Omit the pictures found among the records and print everything else exactly as it stands.

(Beginning of RECORDS SUPPLIED)

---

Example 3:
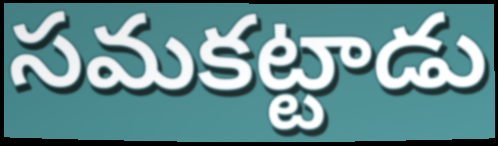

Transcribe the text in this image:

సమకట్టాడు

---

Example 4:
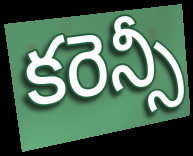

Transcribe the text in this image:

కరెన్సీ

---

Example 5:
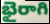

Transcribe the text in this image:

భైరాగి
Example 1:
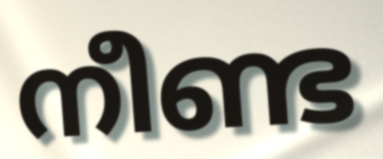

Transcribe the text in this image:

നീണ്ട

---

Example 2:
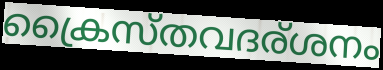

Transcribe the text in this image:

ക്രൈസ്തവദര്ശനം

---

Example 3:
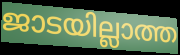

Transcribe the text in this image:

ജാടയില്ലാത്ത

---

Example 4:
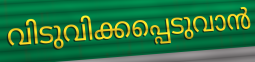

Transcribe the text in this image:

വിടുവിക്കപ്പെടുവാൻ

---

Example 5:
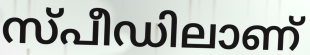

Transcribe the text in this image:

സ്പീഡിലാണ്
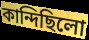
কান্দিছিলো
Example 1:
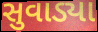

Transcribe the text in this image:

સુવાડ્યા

(End of RECORDS SUPPLIED)

OUTPUT FOR THIS EXERCISE:
---

Example 3:

Transcribe the text in this image:

సమకట్టాడు

---

Example 4:

Transcribe the text in this image:

కరెన్సీ

---

Example 5:

Transcribe the text in this image:

భైరాగి
Example 1:

Transcribe the text in this image:

നീണ്ട

---

Example 2:

Transcribe the text in this image:

ക്രൈസ്തവദര്ശനം

---

Example 3:

Transcribe the text in this image:

ജാടയില്ലാത്ത

---

Example 4:

Transcribe the text in this image:

വിടുവിക്കപ്പെടുവാൻ

---

Example 5:

Transcribe the text in this image:

സ്പീഡിലാണ്
কান্দিছিলো
Example 1:

Transcribe the text in this image:

સુવાડ્યા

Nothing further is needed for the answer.